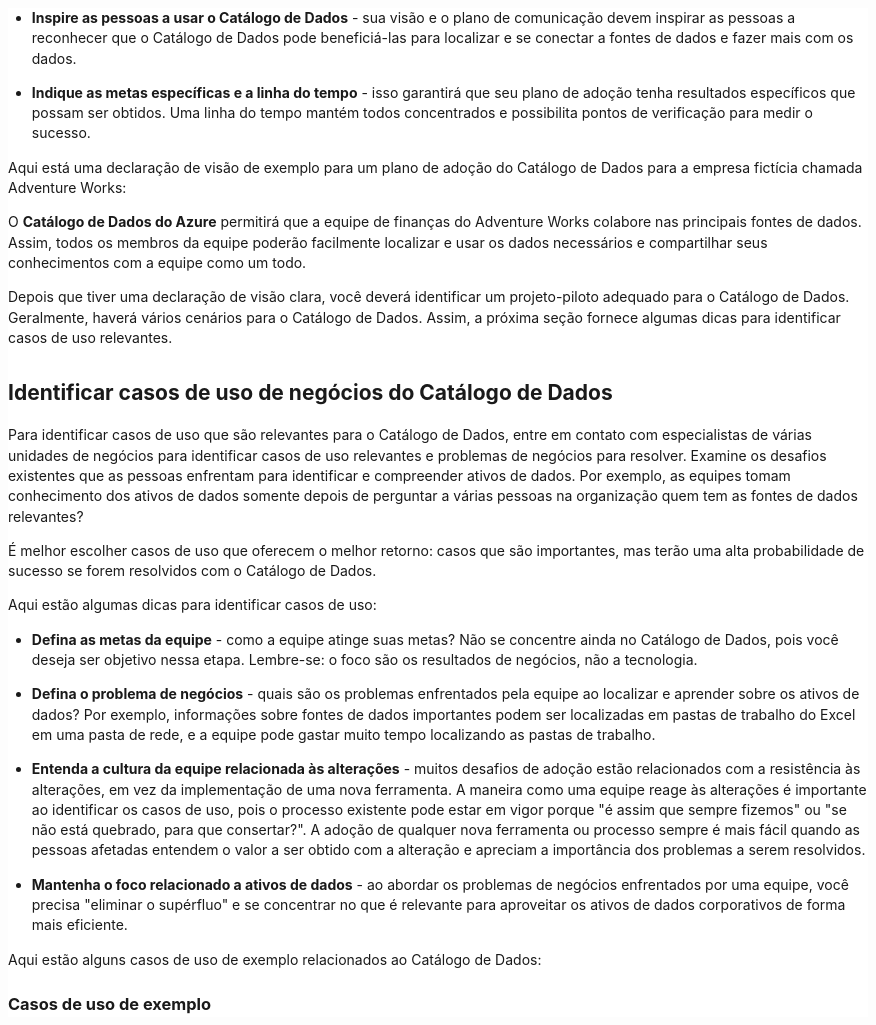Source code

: -	**Inspire as pessoas a usar o Catálogo de Dados** - sua visão e o plano de comunicação devem inspirar as pessoas a reconhecer que o Catálogo de Dados pode beneficiá-las para localizar e se conectar a fontes de dados e fazer mais com os dados.

-	**Indique as metas específicas e a linha do tempo** - isso garantirá que seu plano de adoção tenha resultados específicos que possam ser obtidos. Uma linha do tempo mantém todos concentrados e possibilita pontos de verificação para medir o sucesso.

Aqui está uma declaração de visão de exemplo para um plano de adoção do Catálogo de Dados para a empresa fictícia chamada Adventure Works:

O **Catálogo de Dados do Azure** permitirá que a equipe de finanças do Adventure Works colabore nas principais fontes de dados. Assim, todos os membros da equipe poderão facilmente localizar e usar os dados necessários e compartilhar seus conhecimentos com a equipe como um todo.

Depois que tiver uma declaração de visão clara, você deverá identificar um projeto-piloto adequado para o Catálogo de Dados. Geralmente, haverá vários cenários para o Catálogo de Dados. Assim, a próxima seção fornece algumas dicas para identificar casos de uso relevantes.

## Identificar casos de uso de negócios do Catálogo de Dados
Para identificar casos de uso que são relevantes para o Catálogo de Dados, entre em contato com especialistas de várias unidades de negócios para identificar casos de uso relevantes e problemas de negócios para resolver. Examine os desafios existentes que as pessoas enfrentam para identificar e compreender ativos de dados. Por exemplo, as equipes tomam conhecimento dos ativos de dados somente depois de perguntar a várias pessoas na organização quem tem as fontes de dados relevantes?

É melhor escolher casos de uso que oferecem o melhor retorno: casos que são importantes, mas terão uma alta probabilidade de sucesso se forem resolvidos com o Catálogo de Dados.

Aqui estão algumas dicas para identificar casos de uso:

-	**Defina as metas da equipe** - como a equipe atinge suas metas? Não se concentre ainda no Catálogo de Dados, pois você deseja ser objetivo nessa etapa. Lembre-se: o foco são os resultados de negócios, não a tecnologia.

-	**Defina o problema de negócios** - quais são os problemas enfrentados pela equipe ao localizar e aprender sobre os ativos de dados? Por exemplo, informações sobre fontes de dados importantes podem ser localizadas em pastas de trabalho do Excel em uma pasta de rede, e a equipe pode gastar muito tempo localizando as pastas de trabalho.

-	**Entenda a cultura da equipe relacionada às alterações** - muitos desafios de adoção estão relacionados com a resistência às alterações, em vez da implementação de uma nova ferramenta. A maneira como uma equipe reage às alterações é importante ao identificar os casos de uso, pois o processo existente pode estar em vigor porque "é assim que sempre fizemos" ou "se não está quebrado, para que consertar?". A adoção de qualquer nova ferramenta ou processo sempre é mais fácil quando as pessoas afetadas entendem o valor a ser obtido com a alteração e apreciam a importância dos problemas a serem resolvidos.

-	**Mantenha o foco relacionado a ativos de dados** - ao abordar os problemas de negócios enfrentados por uma equipe, você precisa "eliminar o supérfluo" e se concentrar no que é relevante para aproveitar os ativos de dados corporativos de forma mais eficiente.

Aqui estão alguns casos de uso de exemplo relacionados ao Catálogo de Dados:

### Casos de uso de exemplo
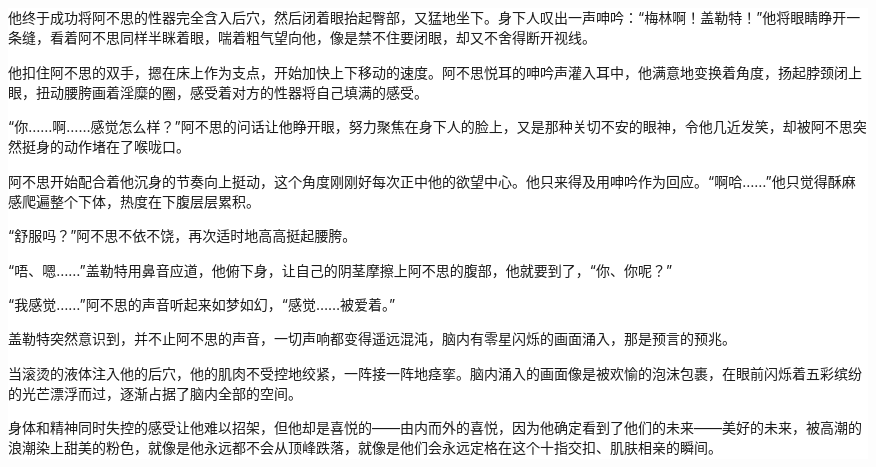 他终于成功将阿不思的性器完全含入后穴，然后闭着眼抬起臀部，又猛地坐下。身下人叹出一声呻吟：“梅林啊！盖勒特！”他将眼睛睁开一条缝，看着阿不思同样半眯着眼，喘着粗气望向他，像是禁不住要闭眼，却又不舍得断开视线。

他扣住阿不思的双手，摁在床上作为支点，开始加快上下移动的速度。阿不思悦耳的呻吟声灌入耳中，他满意地变换着角度，扬起脖颈闭上眼，扭动腰胯画着淫糜的圈，感受着对方的性器将自己填满的感受。

“你……啊……感觉怎么样？”阿不思的问话让他睁开眼，努力聚焦在身下人的脸上，又是那种关切不安的眼神，令他几近发笑，却被阿不思突然挺身的动作堵在了喉咙口。

阿不思开始配合着他沉身的节奏向上挺动，这个角度刚刚好每次正中他的欲望中心。他只来得及用呻吟作为回应。“啊哈……”他只觉得酥麻感爬遍整个下体，热度在下腹层层累积。

“舒服吗？”阿不思不依不饶，再次适时地高高挺起腰胯。

“唔、嗯……”盖勒特用鼻音应道，他俯下身，让自己的阴茎摩擦上阿不思的腹部，他就要到了，“你、你呢？”

“我感觉……”阿不思的声音听起来如梦如幻，“感觉……被爱着。”

盖勒特突然意识到，并不止阿不思的声音，一切声响都变得遥远混沌，脑内有零星闪烁的画面涌入，那是预言的预兆。

当滚烫的液体注入他的后穴，他的肌肉不受控地绞紧，一阵接一阵地痉挛。脑内涌入的画面像是被欢愉的泡沫包裹，在眼前闪烁着五彩缤纷的光芒漂浮而过，逐渐占据了脑内全部的空间。

身体和精神同时失控的感受让他难以招架，但他却是喜悦的——由内而外的喜悦，因为他确定看到了他们的未来——美好的未来，被高潮的浪潮染上甜美的粉色，就像是他永远都不会从顶峰跌落，就像是他们会永远定格在这个十指交扣、肌肤相亲的瞬间。



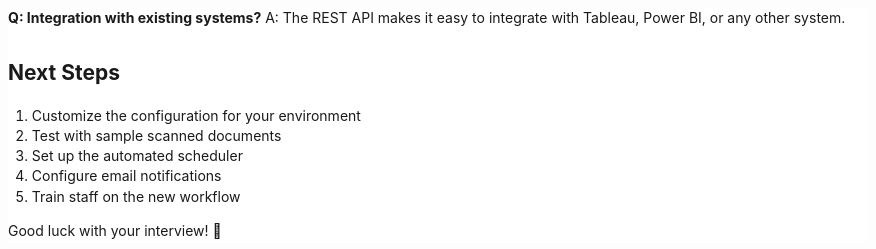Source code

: **Q: Integration with existing systems?**
A: The REST API makes it easy to integrate with Tableau, Power BI, or any other system.

## Next Steps

1. Customize the configuration for your environment
2. Test with sample scanned documents
3. Set up the automated scheduler
4. Configure email notifications
5. Train staff on the new workflow

Good luck with your interview! 🎉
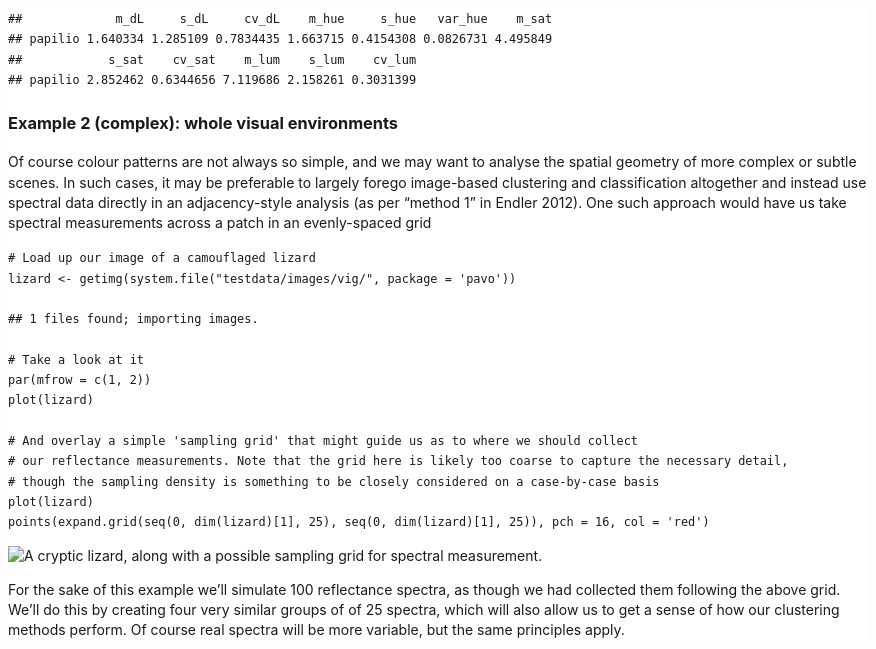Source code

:     ##             m_dL     s_dL     cv_dL    m_hue     s_hue   var_hue    m_sat
    ## papilio 1.640334 1.285109 0.7834435 1.663715 0.4154308 0.0826731 4.495849
    ##            s_sat    cv_sat    m_lum    s_lum    cv_lum
    ## papilio 2.852462 0.6344656 7.119686 2.158261 0.3031399

### Example 2 (complex): whole visual environments

Of course colour patterns are not always so simple, and we may want to
analyse the spatial geometry of more complex or subtle scenes. In such
cases, it may be preferable to largely forego image-based clustering and
classification altogether and instead use spectral data directly in an
adjacency-style analysis (as per “method 1” in Endler 2012). One such
approach would have us take spectral measurements across a patch in an
evenly-spaced grid

    # Load up our image of a camouflaged lizard
    lizard <- getimg(system.file("testdata/images/vig/", package = 'pavo'))

    ## 1 files found; importing images.

    # Take a look at it
    par(mfrow = c(1, 2))
    plot(lizard)

    # And overlay a simple 'sampling grid' that might guide us as to where we should collect
    # our reflectance measurements. Note that the grid here is likely too coarse to capture the necessary detail,
    # though the sampling density is something to be closely considered on a case-by-case basis
    plot(lizard)
    points(expand.grid(seq(0, dim(lizard)[1], 25), seq(0, dim(lizard)[1], 25)), pch = 16, col = 'red')

![A cryptic lizard, along with a possible sampling grid for spectral
measurement.](pavo-analysing_files/figure-markdown_strict/unnamed-chunk-60-1.png)

For the sake of this example we’ll simulate 100 reflectance spectra, as
though we had collected them following the above grid. We’ll do this by
creating four very similar groups of of 25 spectra, which will also
allow us to get a sense of how our clustering methods perform. Of course
real spectra will be more variable, but the same principles apply.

> **Work instructions**:
Go through the listing above and locate each line that holds the word "usar". Copy those lines.

> **Final answer**:
: -	**Inspire as pessoas a usar o Catálogo de Dados** - sua visão e o plano de comunicação devem inspirar as pessoas a reconhecer que o Catálogo de Dados pode beneficiá-las para localizar e se conectar a fontes de dados e fazer mais com os dados.
O **Catálogo de Dados do Azure** permitirá que a equipe de finanças do Adventure Works colabore nas principais fontes de dados. Assim, todos os membros da equipe poderão facilmente localizar e usar os dados necessários e compartilhar seus conhecimentos com a equipe como um todo.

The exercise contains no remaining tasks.